Plotting my favorite hikes of 2021. Created in R using the elevatr package to download elevation rasters.

Day 22: Boundaries. European country and US state borders.

Overlaying European country (L) and US state (R) borders. Not completely to scale due to projections. The color of the outline indicates the rank of each country's/state's area (higher rank = larger area).

Day 26: Choropleth. NBA championship wins by state/province.

Warmer colors indicate more wins (starting in 1950). Light grey indicates that the state has an NBA team but no wins (yet). Data: Wikipedia.

I also decided to plot the map of all the championship wins that actually matter, please enjoy:

Day 28: Flat Earth.
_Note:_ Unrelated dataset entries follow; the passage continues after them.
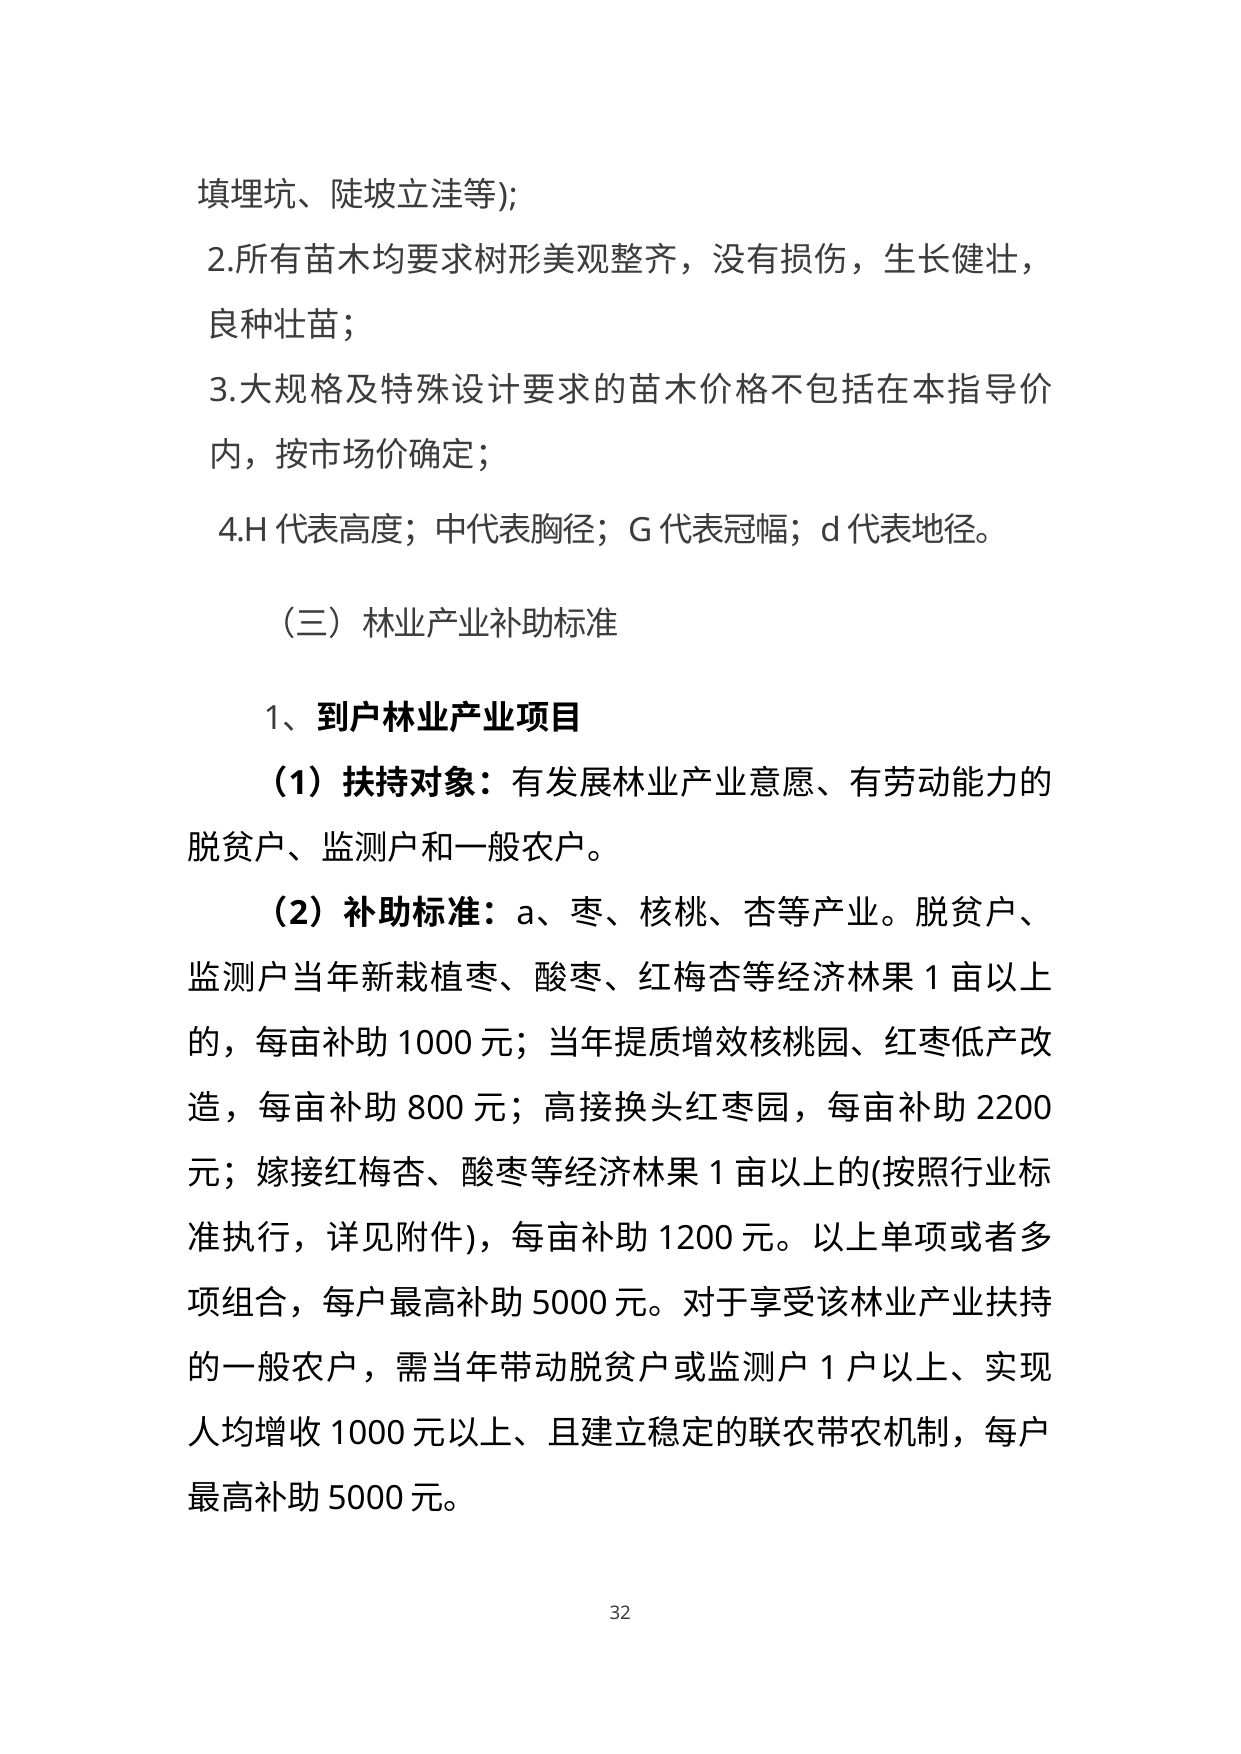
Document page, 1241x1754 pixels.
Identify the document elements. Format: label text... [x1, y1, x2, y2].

list （2）补助标准：a、枣、核桃、杏等产业。脱贫户、监测户当年新栽植枣、酸枣、红梅杏等经济林果1亩以上的，每亩补助1000元；当年提质增效核桃园、红枣低产改造，每亩补助800元；高接换头红枣园，每亩补助2200元；嫁接红梅杏、酸枣等经济林果1亩以上的(按照行业标准执行，详见附件)，每亩补助1200元。以上单项或者多项组合，每户最高补助5000元。对于享受该林业产业扶持的一般农户，需当年带动脱贫户或监测户1户以上、实现人均增收1000元以上、且建立稳定的联农带农机制，每户最高补助5000元。 [187, 878, 1053, 1528]
text 4.H代表高度；中代表胸径；G代表冠幅；d代表地径。 [187, 494, 1053, 559]
text 3.大规格及特殊设计要求的苗木价格不包括在本指导价内，按市场价确定； [209, 355, 1053, 485]
text （三）林业产业补助标准 [231, 589, 1053, 654]
list 1、到户林业产业项目 [187, 683, 1053, 748]
text 备注：1.综合价主要包含起苗、运输、苗木、打坑、栽植、养护等费用，不含换土、基肥及特殊地段整地(如垒石坑、填埋坑、陡坡立洼等); [197, 160, 1053, 225]
text 2.所有苗木均要求树形美观整齐，没有损伤，生长健壮，良种壮苗； [207, 225, 1053, 355]
list （1）扶持对象：有发展林业产业意愿、有劳动能力的脱贫户、监测户和一般农户。 [187, 748, 1053, 878]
Shenandoah.

I missed quite a few days in the last part of the month mostly because I was out exploring the world, so no time to map it! I spent a few days in beautiful Shenandoah national park. And while this map doesn't reflect the Earth's curvature, which was the intention behind this day's challenge, it's still definitely not flat.
Created using rayshader.

Day 29: NULL. Zero elevation

For the final day, my goal was to plot areas with the elevation closest to zero. However, NULL != 0. So this map does not quite fulfill the brief but I'm including it anyway. Data: NASA Earth Data.

That's it! Next year, I hope to complete every single day, but 24/30 is not bad.